After I quit my job in 2017, I floundered for a bit while living off of my
savings. Later that year, the big crypto bull run happened and I was
introduced to trading. After the bubble popped, I learned how to trade options
through TastyTrade [1] and have been doing that since. TastyTrade CEO Tom
Sosnoff [2] has a refreshing attitude toward finance that totally spits in the
face of Wall Street. I think the way he's addressed and dealt with Wall Street
has some clues for how we can similarly criticize the excesses of tech.

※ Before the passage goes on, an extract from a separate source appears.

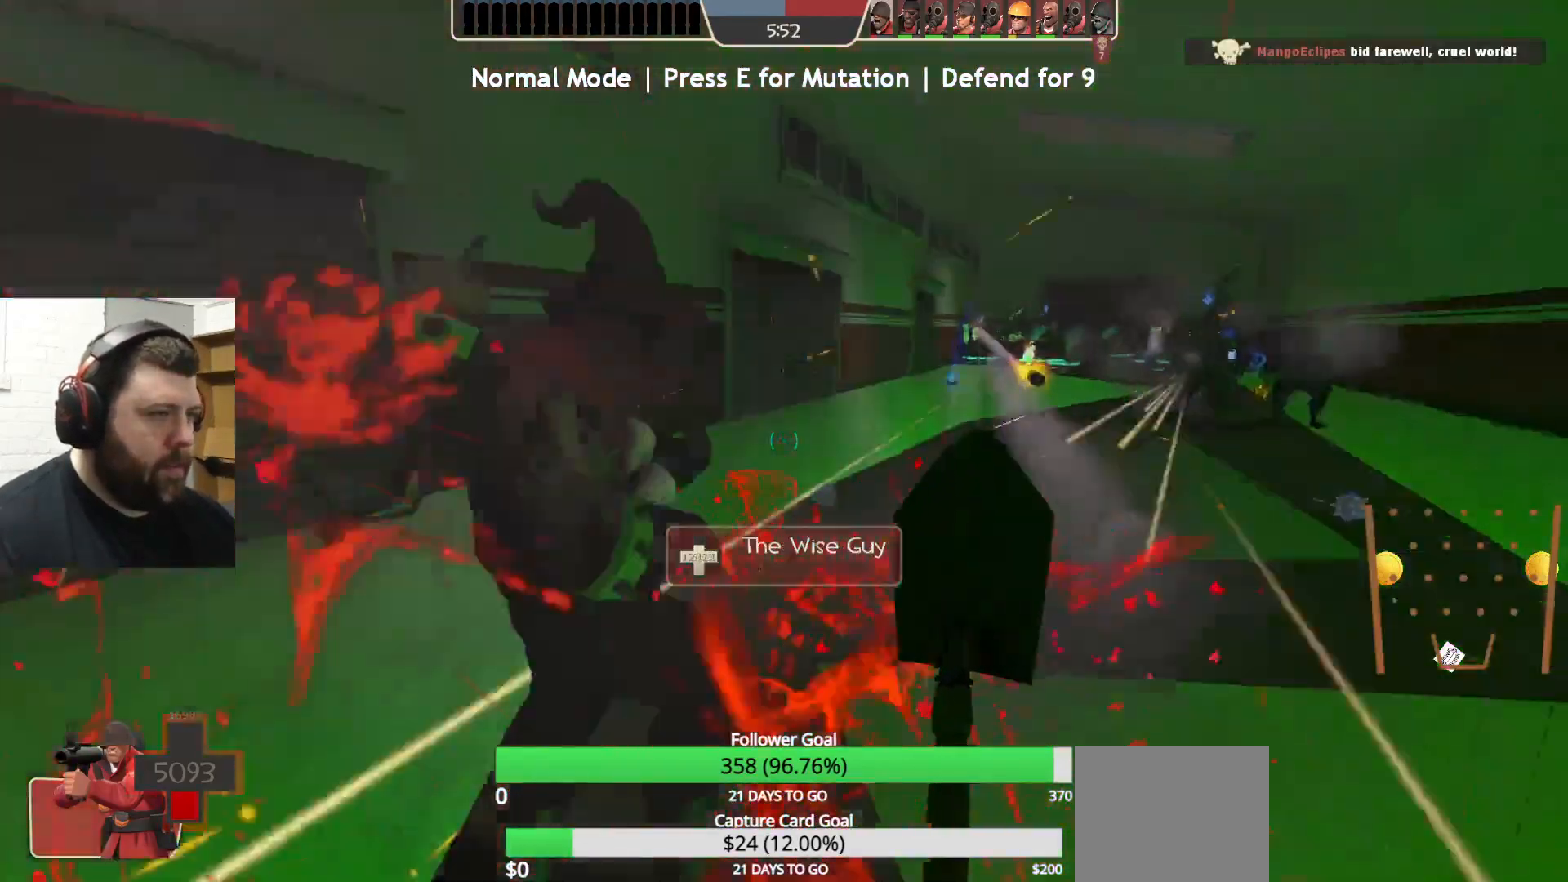
{"buttons": [], "left_stick": "up", "right_stick": "right", "events": [[333, "right_stick", "right"]]}
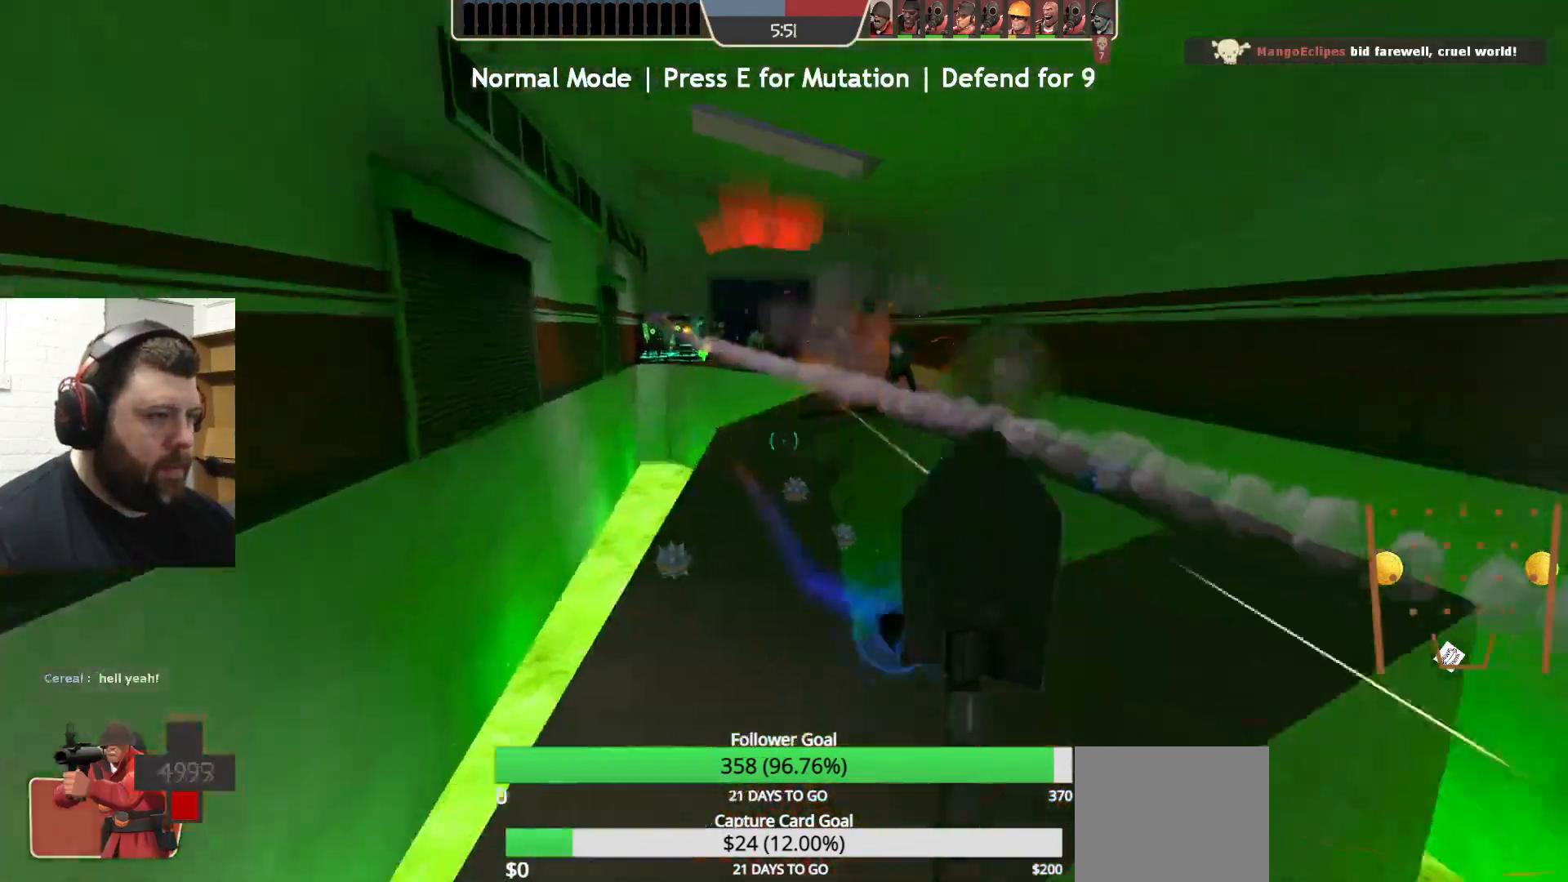
{"buttons": [], "left_stick": "up", "right_stick": "center", "events": [[17, "right_stick", "center"]]}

For now, getting myself back on my feet has just been the start. I still feel
unsatisfied with where I am in life and how I'm interacting with my community
and what I can do for others. I have some vague ideas about how to use the
money I've raised to bring more awareness to these issues in tech and to
support those who are building organizations that address these issues from
day one. I don't have anything concrete yet, but I've been trying to network
and learn more.

[1] [https://tastytrade.com/](https://tastytrade.com/)

[2]
[https://en.wikipedia.org/wiki/Tom_Sosnoff](https://en.wikipedia.org/wiki/Tom_Sosnoff)

------
jonahbenton
A beautifully written piece that brings to mind Alan Kay's statement that a
change in perspective is worth 80 IQ points. The world would be much better
off if tech could see itself from her vantagepoint.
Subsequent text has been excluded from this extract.